Andre yalnız talebelerin gösterebileceği bir düşüncesizlikle, ertesi gece duvardan atlayarak voyvodanın oturduğu evin bahçesine girdi. Bir ağaca tırmandı. Ağacın bir dalı evin damı üzerine uzanmıştı. Bu daldan geçerek dama ayak bastı. Bir bacaya gitti, bacadan kendini içeri sarkıttı ve tam genç kızın odasına indi. Oda iki meşale ile aydınlanmıştı. Güzel Lehli kız bu sırada kulaklarından elmas küpelerini çıkarıyordu, birdenbire genç adamı görünce o kadar şaşırdı ki bir söz söyleyemedi. Lakin delikanlının kendi önünde hareketsiz durduğunu ve ellerini bile kımıldatmaya cesaret etmediğini görünce daha dikkatli baktı ve sabahleyin kendini o kadar güldüren seminer talebesi olduğunu anladı. O zaman gülmeye başladı. Çünkü Andre’nin yüzü onu korkutmuyor ve simasının fevkalade güzel olduğu görülüyordu; onun için bütün kalbiyle güldü. Ve bu beklenilmeyen ziyaretçi ile eğlendi.

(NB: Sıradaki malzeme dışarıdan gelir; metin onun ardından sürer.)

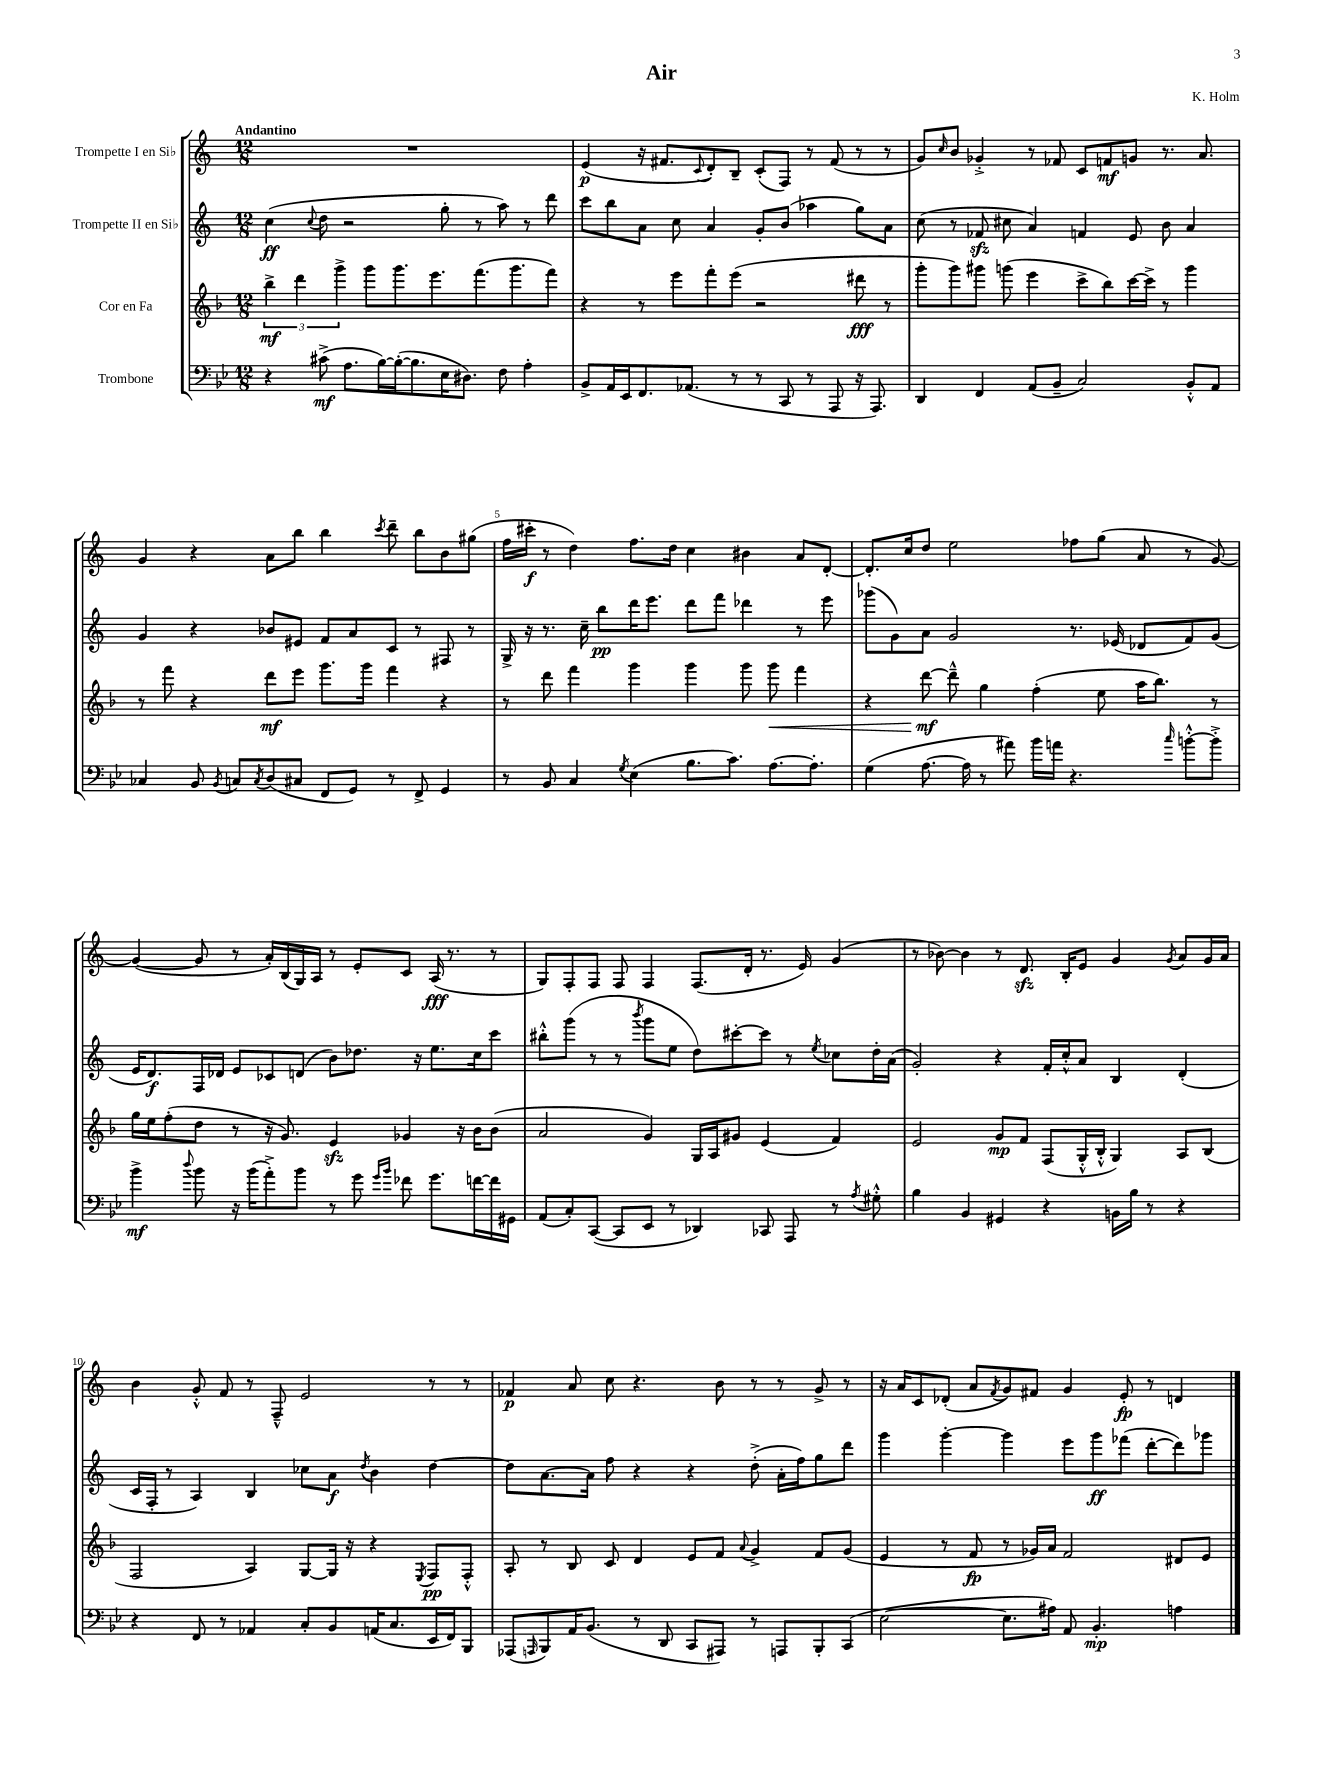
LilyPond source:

Güzel genç kız ekser Lehli kadınlar gibi işvekârdı. Lakin şaşaalı derin gözlerinin öyle uzun ve yüreğe işleyen bakışları vardı ki seminer talebesini uyuşturuyordu. Andre nefes alamıyor, kımıldanmaya cesaret edemiyordu. Hâlbuki voyvoda kızı gidip geliyor ve bin türlü işveler yapıyordu. Ansızın ona yaklaştı ve kendi elmaslı tacını onun başına koydu. Sonra küpelerini dudakları arasına sıkıştırarak gayet ince muslinden kenarı kılaptan işlemeli bir atkı aldı. Ve Andre’nin omuzlarına örttü. Andre kendisiyle bu kadar cazibeli ve samimi bir hoppalıkla eğlenen bu sehhar14 kadının önünde ne yapacağını şaşırmıştı.
Şaşkınlığı
10
İcbar etmek: Zorlamak. (e.n.)
11
Tehevvür: Çok kızma, öfkelenme, köpürme. (e.n.)
12
Sıvaştırmak: Bulaştırmak, üstüne sürmek. (e.n.)
13
Muvakkaten: Geçici olarak. (e.n.)
14
Sehhar: Büyü gibi bir kuvvetle çeken, büyüleyici. (e.n.)